DOCUMENT PASSAGE:
* * * * *
PEMBROKE PARK, Fla. – The World Health Organization declared COVID-19 a pandemic five years ago and many of the changes made to avoid illness have become part of life.
The pandemic was deadly in the U.S. According to the Centers for Disease Control and Prevention, more than 1.2 million had died of COVID-19 as of Thursday.
The illness also has had lasting health effects on some COVID patients, but there are also lasting examples of inspiring resilience.
The pandemic changed the way we support our community. In Phoenix, Arizona, Hunter Rogers said it had inspired him to open Pizza To The Rescue, which donates 25% of the profits to the Almost There Rescue, a nonprofit dog shelter that Tiffany Roschmann, now his fiancee, is passionate about.
The pandemic also changed the way we connect with others. From a farm in Twin Lakes, Wisconsin, Aidan Muse was a little boy when he shared videos of himself playing bluegrass music to his chickens with his banjo. He quickly amassed millions of views and now the professional musician is touring the country.
Necessity became the mother of reinvention during the pandemic. Howard Hatch, a volunteer at The Sacramento History Museum in California, didn’t know what TikTok was when the museum had to close to the public, but he learned about its power to educate others after Jared Jones had an idea.
* * * * *
THINGS TO DO:
a: List every person named in the COVID-19 pandemic article.
b: Extend the COVID-19 pandemic article by writing what follows its final sentence.

SUPPLIED ENTRIES:
* * * * *
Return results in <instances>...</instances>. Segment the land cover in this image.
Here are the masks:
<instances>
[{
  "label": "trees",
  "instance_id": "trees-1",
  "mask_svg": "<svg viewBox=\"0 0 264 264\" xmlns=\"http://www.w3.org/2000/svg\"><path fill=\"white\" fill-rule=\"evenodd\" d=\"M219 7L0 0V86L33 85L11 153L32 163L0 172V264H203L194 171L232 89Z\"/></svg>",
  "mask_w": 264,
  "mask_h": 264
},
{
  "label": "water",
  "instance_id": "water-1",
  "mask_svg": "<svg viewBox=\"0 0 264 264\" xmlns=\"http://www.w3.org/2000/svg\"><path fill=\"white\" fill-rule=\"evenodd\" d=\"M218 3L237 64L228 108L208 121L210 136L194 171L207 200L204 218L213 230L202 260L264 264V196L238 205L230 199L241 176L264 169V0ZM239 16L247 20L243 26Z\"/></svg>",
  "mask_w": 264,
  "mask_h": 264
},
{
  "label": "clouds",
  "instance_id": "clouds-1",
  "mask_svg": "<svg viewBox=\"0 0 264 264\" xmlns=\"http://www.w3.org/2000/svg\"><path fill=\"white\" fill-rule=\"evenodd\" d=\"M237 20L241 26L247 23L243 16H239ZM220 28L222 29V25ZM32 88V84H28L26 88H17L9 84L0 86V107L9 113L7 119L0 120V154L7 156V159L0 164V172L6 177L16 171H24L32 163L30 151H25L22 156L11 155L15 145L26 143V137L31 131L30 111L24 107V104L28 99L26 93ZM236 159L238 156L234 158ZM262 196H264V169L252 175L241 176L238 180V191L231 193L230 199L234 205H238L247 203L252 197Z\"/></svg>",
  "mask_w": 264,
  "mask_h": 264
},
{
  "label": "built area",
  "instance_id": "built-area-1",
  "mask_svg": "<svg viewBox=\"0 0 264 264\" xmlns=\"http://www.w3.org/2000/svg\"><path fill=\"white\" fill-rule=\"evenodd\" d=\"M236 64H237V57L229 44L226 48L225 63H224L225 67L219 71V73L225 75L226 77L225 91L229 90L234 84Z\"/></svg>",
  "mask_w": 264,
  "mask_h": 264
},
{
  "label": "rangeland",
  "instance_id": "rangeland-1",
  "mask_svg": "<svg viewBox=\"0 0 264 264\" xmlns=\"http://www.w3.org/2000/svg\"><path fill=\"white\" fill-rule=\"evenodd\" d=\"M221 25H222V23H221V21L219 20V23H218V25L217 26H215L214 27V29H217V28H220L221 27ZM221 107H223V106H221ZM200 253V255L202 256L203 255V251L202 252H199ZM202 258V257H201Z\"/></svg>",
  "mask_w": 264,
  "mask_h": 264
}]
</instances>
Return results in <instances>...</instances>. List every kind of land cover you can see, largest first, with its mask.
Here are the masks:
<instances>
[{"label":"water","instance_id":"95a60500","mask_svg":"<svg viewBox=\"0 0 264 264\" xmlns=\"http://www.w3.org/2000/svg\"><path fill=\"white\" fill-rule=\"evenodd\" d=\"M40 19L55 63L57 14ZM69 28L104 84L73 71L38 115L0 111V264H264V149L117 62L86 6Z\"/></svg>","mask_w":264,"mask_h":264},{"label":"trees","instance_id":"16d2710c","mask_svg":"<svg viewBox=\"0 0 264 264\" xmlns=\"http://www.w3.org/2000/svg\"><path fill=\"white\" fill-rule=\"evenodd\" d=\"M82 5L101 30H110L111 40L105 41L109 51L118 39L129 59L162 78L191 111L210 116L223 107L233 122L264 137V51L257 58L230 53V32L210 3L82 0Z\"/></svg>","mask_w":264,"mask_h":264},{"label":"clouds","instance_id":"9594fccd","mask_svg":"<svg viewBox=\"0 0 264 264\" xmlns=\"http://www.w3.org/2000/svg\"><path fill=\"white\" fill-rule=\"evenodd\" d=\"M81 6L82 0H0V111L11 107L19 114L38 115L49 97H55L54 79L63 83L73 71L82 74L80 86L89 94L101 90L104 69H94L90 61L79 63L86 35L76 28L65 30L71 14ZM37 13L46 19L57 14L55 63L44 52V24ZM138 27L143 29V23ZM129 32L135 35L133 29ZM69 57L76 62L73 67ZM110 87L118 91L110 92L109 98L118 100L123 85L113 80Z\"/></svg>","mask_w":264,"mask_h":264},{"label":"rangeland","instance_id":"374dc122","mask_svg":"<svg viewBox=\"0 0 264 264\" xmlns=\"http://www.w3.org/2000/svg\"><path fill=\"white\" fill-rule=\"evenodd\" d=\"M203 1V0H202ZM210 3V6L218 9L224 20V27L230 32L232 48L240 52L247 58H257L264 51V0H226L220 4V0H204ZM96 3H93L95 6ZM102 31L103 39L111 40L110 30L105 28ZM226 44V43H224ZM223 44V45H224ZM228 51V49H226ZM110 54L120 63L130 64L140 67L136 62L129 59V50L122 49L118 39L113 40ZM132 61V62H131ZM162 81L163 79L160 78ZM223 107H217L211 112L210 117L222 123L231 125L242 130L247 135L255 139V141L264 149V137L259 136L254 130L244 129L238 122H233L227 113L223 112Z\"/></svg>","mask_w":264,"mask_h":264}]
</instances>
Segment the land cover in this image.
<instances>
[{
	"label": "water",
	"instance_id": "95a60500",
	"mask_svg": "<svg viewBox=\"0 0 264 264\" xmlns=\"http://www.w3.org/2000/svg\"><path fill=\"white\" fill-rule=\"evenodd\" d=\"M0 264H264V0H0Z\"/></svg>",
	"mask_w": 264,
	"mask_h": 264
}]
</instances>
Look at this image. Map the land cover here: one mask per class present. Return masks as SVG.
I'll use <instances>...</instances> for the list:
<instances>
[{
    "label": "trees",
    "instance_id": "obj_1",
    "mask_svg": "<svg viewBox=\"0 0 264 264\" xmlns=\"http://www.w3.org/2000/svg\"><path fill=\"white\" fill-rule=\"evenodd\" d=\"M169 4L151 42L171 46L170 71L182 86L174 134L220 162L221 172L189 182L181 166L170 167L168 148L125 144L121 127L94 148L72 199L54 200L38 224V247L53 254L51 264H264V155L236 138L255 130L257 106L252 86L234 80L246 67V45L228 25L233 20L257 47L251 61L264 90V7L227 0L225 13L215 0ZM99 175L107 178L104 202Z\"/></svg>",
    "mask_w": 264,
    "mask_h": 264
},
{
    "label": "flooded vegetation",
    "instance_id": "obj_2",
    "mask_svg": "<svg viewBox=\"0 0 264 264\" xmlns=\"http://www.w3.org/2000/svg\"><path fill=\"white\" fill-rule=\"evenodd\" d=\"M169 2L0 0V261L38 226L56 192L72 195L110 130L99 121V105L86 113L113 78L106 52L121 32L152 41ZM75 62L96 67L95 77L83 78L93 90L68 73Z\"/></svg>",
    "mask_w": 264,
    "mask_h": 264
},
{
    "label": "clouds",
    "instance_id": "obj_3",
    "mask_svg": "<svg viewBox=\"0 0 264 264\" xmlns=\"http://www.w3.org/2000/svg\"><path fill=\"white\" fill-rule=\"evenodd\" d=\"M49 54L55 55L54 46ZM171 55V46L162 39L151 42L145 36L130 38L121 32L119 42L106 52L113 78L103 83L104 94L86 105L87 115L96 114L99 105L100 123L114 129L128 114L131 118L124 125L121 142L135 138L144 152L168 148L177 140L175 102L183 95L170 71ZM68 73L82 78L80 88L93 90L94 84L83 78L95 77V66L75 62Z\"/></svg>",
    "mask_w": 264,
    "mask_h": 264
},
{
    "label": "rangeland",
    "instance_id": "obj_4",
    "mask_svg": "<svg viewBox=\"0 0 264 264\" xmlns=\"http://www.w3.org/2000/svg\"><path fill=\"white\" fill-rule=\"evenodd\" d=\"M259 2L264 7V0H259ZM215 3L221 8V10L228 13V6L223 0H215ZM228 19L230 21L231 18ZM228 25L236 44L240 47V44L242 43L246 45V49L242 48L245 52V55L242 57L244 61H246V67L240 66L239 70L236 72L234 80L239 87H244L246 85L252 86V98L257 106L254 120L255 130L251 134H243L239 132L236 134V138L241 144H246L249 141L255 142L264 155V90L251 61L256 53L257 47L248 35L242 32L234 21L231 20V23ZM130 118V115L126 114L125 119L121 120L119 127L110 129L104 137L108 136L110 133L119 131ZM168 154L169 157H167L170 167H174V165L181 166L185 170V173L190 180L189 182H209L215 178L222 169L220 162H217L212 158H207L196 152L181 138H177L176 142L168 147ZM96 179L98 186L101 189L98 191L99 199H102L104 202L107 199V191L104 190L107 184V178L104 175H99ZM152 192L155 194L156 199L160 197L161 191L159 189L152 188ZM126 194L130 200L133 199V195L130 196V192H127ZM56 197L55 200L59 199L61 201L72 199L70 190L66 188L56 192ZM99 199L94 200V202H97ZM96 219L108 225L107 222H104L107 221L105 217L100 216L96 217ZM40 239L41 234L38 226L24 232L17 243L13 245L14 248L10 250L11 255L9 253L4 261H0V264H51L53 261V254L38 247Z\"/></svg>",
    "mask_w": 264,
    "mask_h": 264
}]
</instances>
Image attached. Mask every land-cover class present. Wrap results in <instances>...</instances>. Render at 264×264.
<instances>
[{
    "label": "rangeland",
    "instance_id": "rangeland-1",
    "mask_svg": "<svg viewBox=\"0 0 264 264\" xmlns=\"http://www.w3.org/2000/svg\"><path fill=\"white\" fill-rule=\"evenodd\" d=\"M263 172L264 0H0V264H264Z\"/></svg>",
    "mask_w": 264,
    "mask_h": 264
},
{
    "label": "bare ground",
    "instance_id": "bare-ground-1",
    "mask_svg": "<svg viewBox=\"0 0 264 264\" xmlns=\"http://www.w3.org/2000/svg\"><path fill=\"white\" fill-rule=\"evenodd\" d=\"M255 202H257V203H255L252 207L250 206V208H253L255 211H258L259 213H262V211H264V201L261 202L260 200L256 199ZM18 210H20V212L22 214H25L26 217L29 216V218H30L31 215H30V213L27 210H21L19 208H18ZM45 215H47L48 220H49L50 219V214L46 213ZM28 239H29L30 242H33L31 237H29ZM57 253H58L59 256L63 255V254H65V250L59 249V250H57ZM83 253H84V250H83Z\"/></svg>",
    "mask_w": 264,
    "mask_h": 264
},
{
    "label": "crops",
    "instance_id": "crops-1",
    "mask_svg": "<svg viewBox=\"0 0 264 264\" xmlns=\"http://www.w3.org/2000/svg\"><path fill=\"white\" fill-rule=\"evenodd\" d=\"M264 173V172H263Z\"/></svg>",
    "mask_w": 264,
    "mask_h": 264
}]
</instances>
* * * * *
ANSWERS TO EACH TASK:
a: Hunter Rogers, Tiffany Roschmann, Aidan Muse, Howard Hatch, Jared Jones

b:
Hatch, 83, was an expert on the museum’s nearly 2-century-old printing press, so Jones, the museum’s social media manager, recorded videos and turned him into a TikTok celebrity. The museum’s videos had 47.5 million likes and 2.8 million followers on Tuesday afternoon.
The pandemic is history. WHO declared it had ended in 2023. Scientists are still learning. The CDC Museum COVID-19 timeline starts on Dec. 12, 2019, when a “cluster of patients” in China’s Hubei Province, in the city of Wuhan, reported the symptoms of “an atypical pneumonia-like illness” that did not respond well to standard treatments.
The timeline ends on July 8, 2022, when the FDA “fully” approved Pfizer-BioNTech’s COVID-19 vaccine for everyone ages 12 to 15 years. COVID is still around. Government-issued take-home tests for COVID-19 are no longer available, so those who need to get tested can now find these at their nearby pharmacy.